To segregate accurately the chromosomes, cells build a spindle of microtubules during metaphase. The spindle contains three types of microtubules. Astral microtubules extend from the centrosomes toward the cell membrane. Interpolar microtubules extend toward the center of the cell and overlap with interloper microtubules coming from the opposite centrosome. Astral and interloper microtubules, along with the motor proteins that bind to them, position the spindle in the center of the cell and will elongate the spindle during anaphase to help separate the chromosomes. Kinetochore microtubules extend attach to chromosomes at the centromere region. Kinetochore microtubules will generate the force to separate the chromosomes during anaphase and cells check that all chromosomes are attached to kinetochore microtubules before allowing mitosis to finish.

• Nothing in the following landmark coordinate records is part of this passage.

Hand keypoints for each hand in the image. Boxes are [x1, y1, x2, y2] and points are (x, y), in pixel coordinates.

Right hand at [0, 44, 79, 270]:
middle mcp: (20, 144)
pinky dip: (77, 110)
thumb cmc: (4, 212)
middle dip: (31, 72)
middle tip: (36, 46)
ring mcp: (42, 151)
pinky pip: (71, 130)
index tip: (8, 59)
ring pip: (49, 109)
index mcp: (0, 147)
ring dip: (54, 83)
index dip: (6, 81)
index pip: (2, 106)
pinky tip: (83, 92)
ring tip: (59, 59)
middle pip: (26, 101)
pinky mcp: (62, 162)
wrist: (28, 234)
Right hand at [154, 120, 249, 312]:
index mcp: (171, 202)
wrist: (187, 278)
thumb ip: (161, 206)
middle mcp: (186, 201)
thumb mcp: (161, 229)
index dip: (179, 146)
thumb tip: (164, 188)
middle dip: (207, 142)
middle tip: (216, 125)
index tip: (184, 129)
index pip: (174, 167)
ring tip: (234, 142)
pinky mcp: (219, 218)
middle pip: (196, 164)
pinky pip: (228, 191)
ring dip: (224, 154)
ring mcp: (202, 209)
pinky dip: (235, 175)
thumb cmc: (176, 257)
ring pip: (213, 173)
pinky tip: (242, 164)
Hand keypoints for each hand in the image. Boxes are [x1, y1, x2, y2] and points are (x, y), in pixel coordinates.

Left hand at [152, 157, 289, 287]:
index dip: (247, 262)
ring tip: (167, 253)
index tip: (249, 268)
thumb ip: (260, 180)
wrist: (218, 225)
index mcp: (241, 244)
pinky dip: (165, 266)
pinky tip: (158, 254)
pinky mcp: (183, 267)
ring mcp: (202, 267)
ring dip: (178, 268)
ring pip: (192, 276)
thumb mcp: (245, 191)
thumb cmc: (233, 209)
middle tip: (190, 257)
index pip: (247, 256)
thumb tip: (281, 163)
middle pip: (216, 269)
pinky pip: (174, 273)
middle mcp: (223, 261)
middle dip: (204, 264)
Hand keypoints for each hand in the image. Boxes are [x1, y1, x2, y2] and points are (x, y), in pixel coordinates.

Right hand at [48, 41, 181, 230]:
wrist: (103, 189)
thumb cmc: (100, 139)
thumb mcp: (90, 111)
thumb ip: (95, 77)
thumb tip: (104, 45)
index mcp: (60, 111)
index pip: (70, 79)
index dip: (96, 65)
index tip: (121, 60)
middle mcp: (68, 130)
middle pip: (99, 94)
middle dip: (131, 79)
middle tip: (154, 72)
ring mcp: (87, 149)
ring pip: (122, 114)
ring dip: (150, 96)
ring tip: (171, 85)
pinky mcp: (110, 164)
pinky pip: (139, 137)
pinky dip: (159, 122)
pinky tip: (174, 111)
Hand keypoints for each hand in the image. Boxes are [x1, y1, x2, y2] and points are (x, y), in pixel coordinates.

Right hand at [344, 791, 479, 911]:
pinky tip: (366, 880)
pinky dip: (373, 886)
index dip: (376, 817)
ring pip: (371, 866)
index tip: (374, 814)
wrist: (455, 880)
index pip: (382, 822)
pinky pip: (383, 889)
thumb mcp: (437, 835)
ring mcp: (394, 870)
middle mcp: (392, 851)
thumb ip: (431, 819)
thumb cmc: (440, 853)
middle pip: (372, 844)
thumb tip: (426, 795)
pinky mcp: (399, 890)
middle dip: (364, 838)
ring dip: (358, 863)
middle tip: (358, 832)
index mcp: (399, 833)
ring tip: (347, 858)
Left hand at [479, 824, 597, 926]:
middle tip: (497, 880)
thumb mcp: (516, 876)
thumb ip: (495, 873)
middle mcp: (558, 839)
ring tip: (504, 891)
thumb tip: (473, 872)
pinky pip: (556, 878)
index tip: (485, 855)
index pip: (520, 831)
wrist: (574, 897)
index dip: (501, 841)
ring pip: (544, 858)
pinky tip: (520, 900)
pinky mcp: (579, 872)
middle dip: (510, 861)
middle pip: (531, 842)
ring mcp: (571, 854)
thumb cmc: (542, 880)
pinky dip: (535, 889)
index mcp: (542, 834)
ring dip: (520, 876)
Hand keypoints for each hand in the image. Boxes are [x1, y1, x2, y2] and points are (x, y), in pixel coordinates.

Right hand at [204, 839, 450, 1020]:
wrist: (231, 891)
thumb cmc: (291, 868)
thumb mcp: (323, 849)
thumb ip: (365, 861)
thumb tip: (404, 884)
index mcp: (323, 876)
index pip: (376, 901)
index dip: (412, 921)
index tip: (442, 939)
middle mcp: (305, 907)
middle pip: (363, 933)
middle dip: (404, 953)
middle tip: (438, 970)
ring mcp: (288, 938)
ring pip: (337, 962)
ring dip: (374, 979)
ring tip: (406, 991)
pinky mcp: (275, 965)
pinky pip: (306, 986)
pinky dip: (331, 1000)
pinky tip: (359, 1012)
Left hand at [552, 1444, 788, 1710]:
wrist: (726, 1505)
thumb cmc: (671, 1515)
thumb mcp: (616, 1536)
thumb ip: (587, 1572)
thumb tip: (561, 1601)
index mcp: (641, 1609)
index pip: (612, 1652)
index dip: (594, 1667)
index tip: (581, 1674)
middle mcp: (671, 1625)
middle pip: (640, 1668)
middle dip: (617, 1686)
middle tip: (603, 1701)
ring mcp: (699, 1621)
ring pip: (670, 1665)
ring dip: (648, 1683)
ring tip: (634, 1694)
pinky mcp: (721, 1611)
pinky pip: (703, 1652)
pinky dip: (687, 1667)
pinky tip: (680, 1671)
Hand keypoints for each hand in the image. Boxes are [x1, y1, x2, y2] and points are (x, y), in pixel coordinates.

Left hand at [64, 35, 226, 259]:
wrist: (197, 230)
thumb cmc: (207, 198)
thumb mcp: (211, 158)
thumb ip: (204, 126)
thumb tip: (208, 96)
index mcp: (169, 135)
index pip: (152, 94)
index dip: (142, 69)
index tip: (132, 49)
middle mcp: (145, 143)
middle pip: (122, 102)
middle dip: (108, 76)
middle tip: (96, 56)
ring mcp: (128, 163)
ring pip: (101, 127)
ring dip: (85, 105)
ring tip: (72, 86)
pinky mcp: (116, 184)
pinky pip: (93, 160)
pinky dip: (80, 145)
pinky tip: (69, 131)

Cells prevent premature separation of replicated chromosomes by wrapping them in a protein complex that contains proteins called cohesins. Cohesins prevent chromosome separation even if the chromosome is attached to microtubules. This allows the cell to delay chromosome separation until all of the chromosomes are attached to microtubules.
Cells initiate chromosome segregation by activating a set of proteins called the anaphase promoting complex (APC). APC is the equivalent of E2 and E3 ligases and targets specific proteins for degradation, including cyclin B and securin, through ubiquitylation. The loss of cyclin B reduces Cdk2 activity and the destruction of securing triggers separation of the chromosomes. Securin forms a complex with a protease called separase and keeps separase in an inactive state.
When released from securin, separase becomes active and digests the cohesion complex that holds together the replicated chromosomes. Once freed from cohesion, the mitotic spindle generates force to pull the chromosomes to the opposite side of the cell.
APC is kept inactive until all the chromosomes are properly attached to microtubules in the spindles. Active APC requires Cdc20. Cdc20 interacts with proteins in the kinetochore of unattached chromosomes and is kept inactive. When all chromosomes are attached to microtubules, Cdc20 can no longer interacts with kinetochore proteins and is able to bind APC and trigger its activation.